During his first year, Adams’ consistent criticism of bail reform as a factor in the city’s crime rates drew the ire of Democratic leaders, for opening up what proved to be a successful line of attack from Republicans. Gov. Kathy Hochul found herself in a tighter than expected race against her GOP opponent Lee Zeldin. Republicans flipped four congressional seats, helping to tip the balance of power in their favor in the House.
The Legislature returned the favor, granting the mayor only two years of mayoral control. Lawmakers revised bail reform but not to the extent Adams sought. And they also didn’t respond to his request to keep 421-a, a generous tax break program for developers.
“It doesn't help the mayor — whoever the mayor is — by opposing the state Legislature outright, and in some ways trying to embarrass or shame the Legislature into doing his bidding,” said state Sen. John Liu, who represents Queens and chairs the New York City education committee. “That’s just not the way the Legislature works.”
Liu said he expected Adams would not repeat the mistake.
State Sen. Andrew Gounardes, a Brooklyn Democrat who previously served as Adams’ counsel when he was Brooklyn borough president, spoke positively about the mayor’s outreach to Albany.
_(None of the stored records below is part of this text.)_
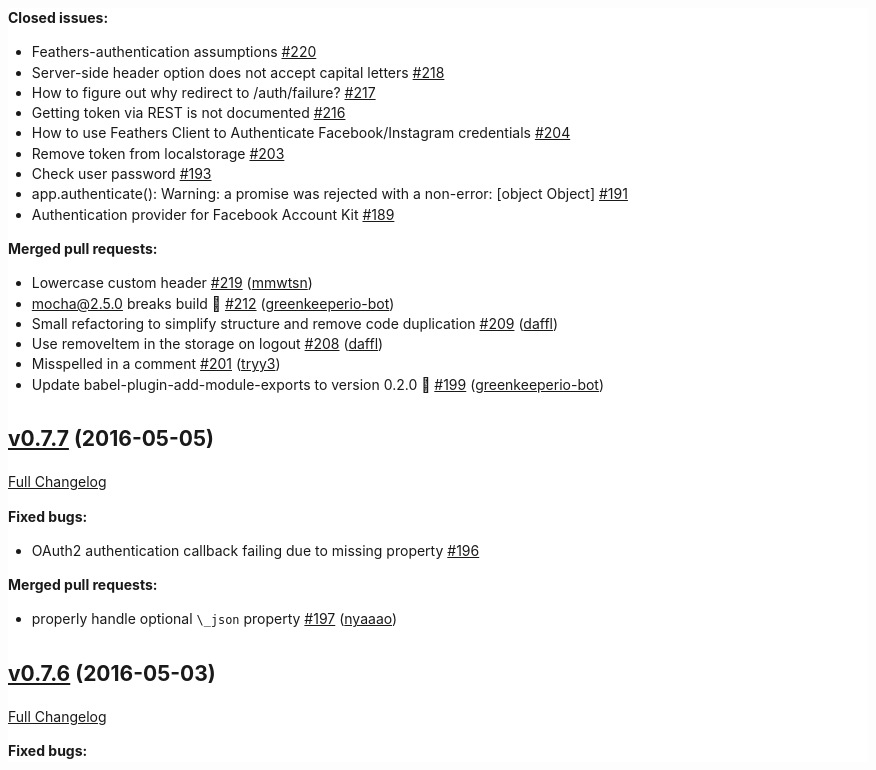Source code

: **Closed issues:**

- Feathers-authentication assumptions [\#220](https://github.com/feathersjs/authentication/issues/220)
- Server-side header option does not accept capital letters [\#218](https://github.com/feathersjs/authentication/issues/218)
- How to figure out why redirect to /auth/failure? [\#217](https://github.com/feathersjs/authentication/issues/217)
- Getting token via REST is not documented [\#216](https://github.com/feathersjs/authentication/issues/216)
- How to use Feathers Client to Authenticate Facebook/Instagram credentials [\#204](https://github.com/feathersjs/authentication/issues/204)
- Remove token from localstorage [\#203](https://github.com/feathersjs/authentication/issues/203)
- Check user password [\#193](https://github.com/feathersjs/authentication/issues/193)
- app.authenticate\(\): Warning: a promise was rejected with a non-error: \[object Object\] [\#191](https://github.com/feathersjs/authentication/issues/191)
- Authentication provider for Facebook Account Kit [\#189](https://github.com/feathersjs/authentication/issues/189)

**Merged pull requests:**

- Lowercase custom header [\#219](https://github.com/feathersjs/authentication/pull/219) ([mmwtsn](https://github.com/mmwtsn))
- mocha@2.5.0 breaks build 🚨 [\#212](https://github.com/feathersjs/authentication/pull/212) ([greenkeeperio-bot](https://github.com/greenkeeperio-bot))
- Small refactoring to simplify structure and remove code duplication [\#209](https://github.com/feathersjs/authentication/pull/209) ([daffl](https://github.com/daffl))
- Use removeItem in the storage on logout [\#208](https://github.com/feathersjs/authentication/pull/208) ([daffl](https://github.com/daffl))
- Misspelled in a comment [\#201](https://github.com/feathersjs/authentication/pull/201) ([tryy3](https://github.com/tryy3))
- Update babel-plugin-add-module-exports to version 0.2.0 🚀 [\#199](https://github.com/feathersjs/authentication/pull/199) ([greenkeeperio-bot](https://github.com/greenkeeperio-bot))

## [v0.7.7](https://github.com/feathersjs/authentication/tree/v0.7.7) (2016-05-05)
[Full Changelog](https://github.com/feathersjs/authentication/compare/v0.7.6...v0.7.7)

**Fixed bugs:**

- OAuth2 authentication callback failing due to missing property [\#196](https://github.com/feathersjs/authentication/issues/196)

**Merged pull requests:**

- properly handle optional `\_json` property [\#197](https://github.com/feathersjs/authentication/pull/197) ([nyaaao](https://github.com/nyaaao))

## [v0.7.6](https://github.com/feathersjs/authentication/tree/v0.7.6) (2016-05-03)
[Full Changelog](https://github.com/feathersjs/authentication/compare/v0.7.5...v0.7.6)

**Fixed bugs:**
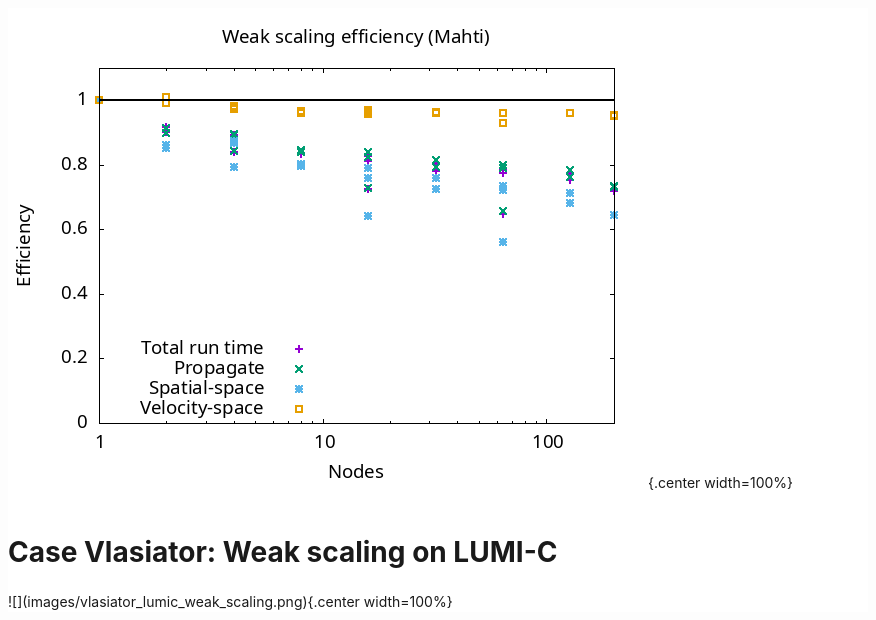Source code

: ![](images/vlasiator_mahti_weak_scaling_efficiency.png){.center width=100%}
</div>


# Case Vlasiator: Weak scaling on LUMI-C

<div class=column>
![](images/vlasiator_lumic_weak_scaling.png){.center width=100%}
</div>
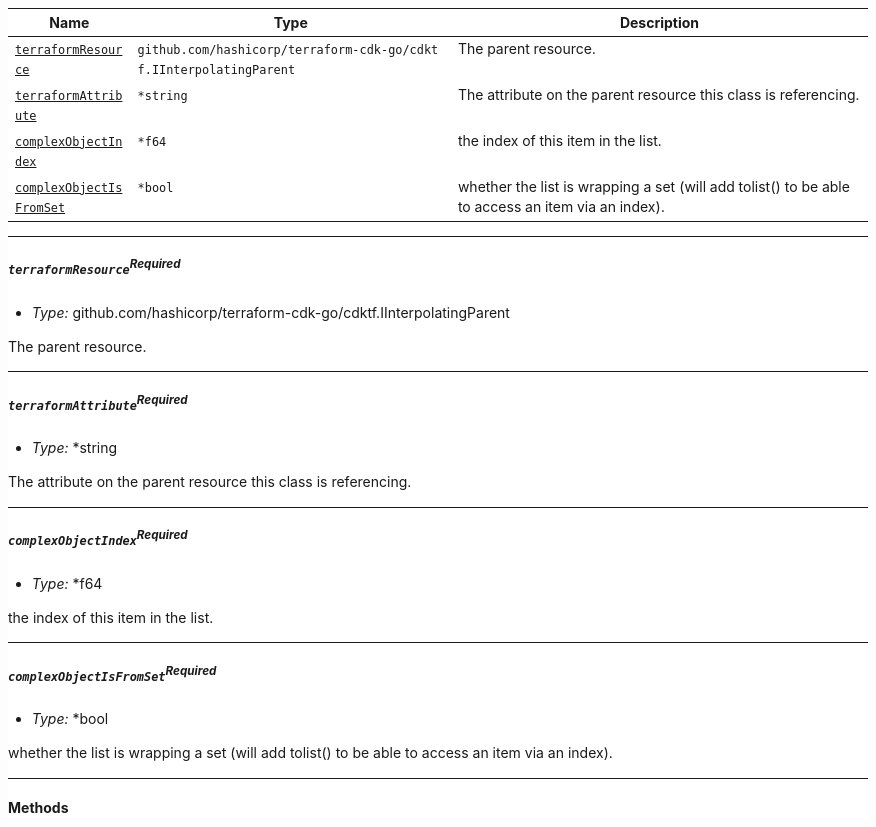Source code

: | **Name** | **Type** | **Description** |
| --- | --- | --- |
| <code><a href="#@cdktf/provider-ionoscloud.dataIonoscloudLan.DataIonoscloudLanIpFailoverOutputReference.Initializer.parameter.terraformResource">terraformResource</a></code> | <code>github.com/hashicorp/terraform-cdk-go/cdktf.IInterpolatingParent</code> | The parent resource. |
| <code><a href="#@cdktf/provider-ionoscloud.dataIonoscloudLan.DataIonoscloudLanIpFailoverOutputReference.Initializer.parameter.terraformAttribute">terraformAttribute</a></code> | <code>*string</code> | The attribute on the parent resource this class is referencing. |
| <code><a href="#@cdktf/provider-ionoscloud.dataIonoscloudLan.DataIonoscloudLanIpFailoverOutputReference.Initializer.parameter.complexObjectIndex">complexObjectIndex</a></code> | <code>*f64</code> | the index of this item in the list. |
| <code><a href="#@cdktf/provider-ionoscloud.dataIonoscloudLan.DataIonoscloudLanIpFailoverOutputReference.Initializer.parameter.complexObjectIsFromSet">complexObjectIsFromSet</a></code> | <code>*bool</code> | whether the list is wrapping a set (will add tolist() to be able to access an item via an index). |

---

##### `terraformResource`<sup>Required</sup> <a name="terraformResource" id="@cdktf/provider-ionoscloud.dataIonoscloudLan.DataIonoscloudLanIpFailoverOutputReference.Initializer.parameter.terraformResource"></a>

- *Type:* github.com/hashicorp/terraform-cdk-go/cdktf.IInterpolatingParent

The parent resource.

---

##### `terraformAttribute`<sup>Required</sup> <a name="terraformAttribute" id="@cdktf/provider-ionoscloud.dataIonoscloudLan.DataIonoscloudLanIpFailoverOutputReference.Initializer.parameter.terraformAttribute"></a>

- *Type:* *string

The attribute on the parent resource this class is referencing.

---

##### `complexObjectIndex`<sup>Required</sup> <a name="complexObjectIndex" id="@cdktf/provider-ionoscloud.dataIonoscloudLan.DataIonoscloudLanIpFailoverOutputReference.Initializer.parameter.complexObjectIndex"></a>

- *Type:* *f64

the index of this item in the list.

---

##### `complexObjectIsFromSet`<sup>Required</sup> <a name="complexObjectIsFromSet" id="@cdktf/provider-ionoscloud.dataIonoscloudLan.DataIonoscloudLanIpFailoverOutputReference.Initializer.parameter.complexObjectIsFromSet"></a>

- *Type:* *bool

whether the list is wrapping a set (will add tolist() to be able to access an item via an index).

---

#### Methods <a name="Methods" id="Methods"></a>
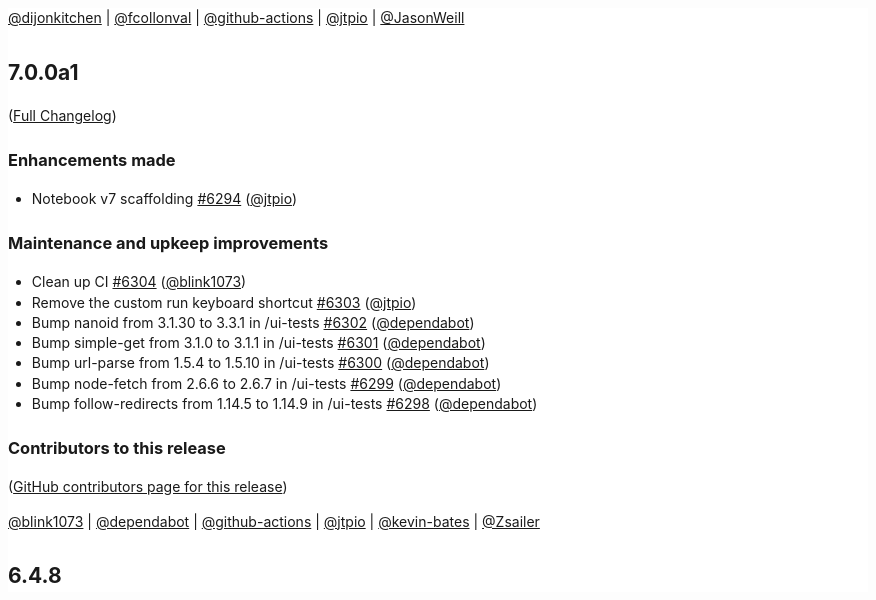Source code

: [@dijonkitchen](https://github.com/search?q=repo%3Ajupyter%2Fnotebook+involves%3Adijonkitchen+updated%3A2022-03-09..2022-03-21&type=Issues) | [@fcollonval](https://github.com/search?q=repo%3Ajupyter%2Fnotebook+involves%3Afcollonval+updated%3A2022-03-09..2022-03-21&type=Issues) | [@github-actions](https://github.com/search?q=repo%3Ajupyter%2Fnotebook+involves%3Agithub-actions+updated%3A2022-03-09..2022-03-21&type=Issues) | [@jtpio](https://github.com/search?q=repo%3Ajupyter%2Fnotebook+involves%3Ajtpio+updated%3A2022-03-09..2022-03-21&type=Issues) | [@JasonWeill](https://github.com/search?q=repo%3Ajupyter%2Fnotebook+involves%3AJasonWeill+updated%3A2022-03-09..2022-03-21&type=Issues)

## 7.0.0a1

([Full Changelog](https://github.com/jupyter/notebook/compare/v6.4.8...22fe46f3e806aa346625f6ef2f2a024d030a068d))

### Enhancements made

- Notebook v7 scaffolding [#6294](https://github.com/jupyter/notebook/pull/6294) ([@jtpio](https://github.com/jtpio))

### Maintenance and upkeep improvements

- Clean up CI [#6304](https://github.com/jupyter/notebook/pull/6304) ([@blink1073](https://github.com/blink1073))
- Remove the custom run keyboard shortcut [#6303](https://github.com/jupyter/notebook/pull/6303) ([@jtpio](https://github.com/jtpio))
- Bump nanoid from 3.1.30 to 3.3.1 in /ui-tests [#6302](https://github.com/jupyter/notebook/pull/6302) ([@dependabot](https://github.com/dependabot))
- Bump simple-get from 3.1.0 to 3.1.1 in /ui-tests [#6301](https://github.com/jupyter/notebook/pull/6301) ([@dependabot](https://github.com/dependabot))
- Bump url-parse from 1.5.4 to 1.5.10 in /ui-tests [#6300](https://github.com/jupyter/notebook/pull/6300) ([@dependabot](https://github.com/dependabot))
- Bump node-fetch from 2.6.6 to 2.6.7 in /ui-tests [#6299](https://github.com/jupyter/notebook/pull/6299) ([@dependabot](https://github.com/dependabot))
- Bump follow-redirects from 1.14.5 to 1.14.9 in /ui-tests [#6298](https://github.com/jupyter/notebook/pull/6298) ([@dependabot](https://github.com/dependabot))

### Contributors to this release

([GitHub contributors page for this release](https://github.com/jupyter/notebook/graphs/contributors?from=2022-01-25&to=2022-03-09&type=c))

[@blink1073](https://github.com/search?q=repo%3Ajupyter%2Fnotebook+involves%3Ablink1073+updated%3A2022-01-25..2022-03-09&type=Issues) | [@dependabot](https://github.com/search?q=repo%3Ajupyter%2Fnotebook+involves%3Adependabot+updated%3A2022-01-25..2022-03-09&type=Issues) | [@github-actions](https://github.com/search?q=repo%3Ajupyter%2Fnotebook+involves%3Agithub-actions+updated%3A2022-01-25..2022-03-09&type=Issues) | [@jtpio](https://github.com/search?q=repo%3Ajupyter%2Fnotebook+involves%3Ajtpio+updated%3A2022-01-25..2022-03-09&type=Issues) | [@kevin-bates](https://github.com/search?q=repo%3Ajupyter%2Fnotebook+involves%3Akevin-bates+updated%3A2022-01-25..2022-03-09&type=Issues) | [@Zsailer](https://github.com/search?q=repo%3Ajupyter%2Fnotebook+involves%3AZsailer+updated%3A2022-01-25..2022-03-09&type=Issues)

## 6.4.8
“I can say that for the priorities that the mayor has had, especially for the ones that I share, I've heard from the mayor's team over and over again,” Gounardes said. “From my perspective, they're doing okay on that front.”
The mayor’s office appeared to anticipate questions about last week’s legislative loss during a press conference on Monday.
Prior to meeting with reporters inside the City Hall’s Blue Room, Adams made a switch to his walk-on music, subbing out Jay-Z’s “Empire State of Mind” for “All I Do Is Win” by DJ Khaled.
Asked whether he would use a different approach with the Council next time, the mayor downplayed the clash as “a healthy form of our democracy.”
He then displayed a PowerPoint slide showing there had been 68 Council override votes under former Mayor Michael Bloomberg, a billionaire Republican, and later Independent, who opposed the Council on some of its labor and homeless shelter policies.
“My job was to have my intergovernmental affairs to meet with the team and talk about it,” Adams said. “And you don't you don't get a W on everything.”
“I did my job as the mayor,” he added.
Jon Campbell contributed reporting. This story has been updated with comment from the City Council.
Correction: A previous version of this story misspelled Assemblymember Rajkumar's first name.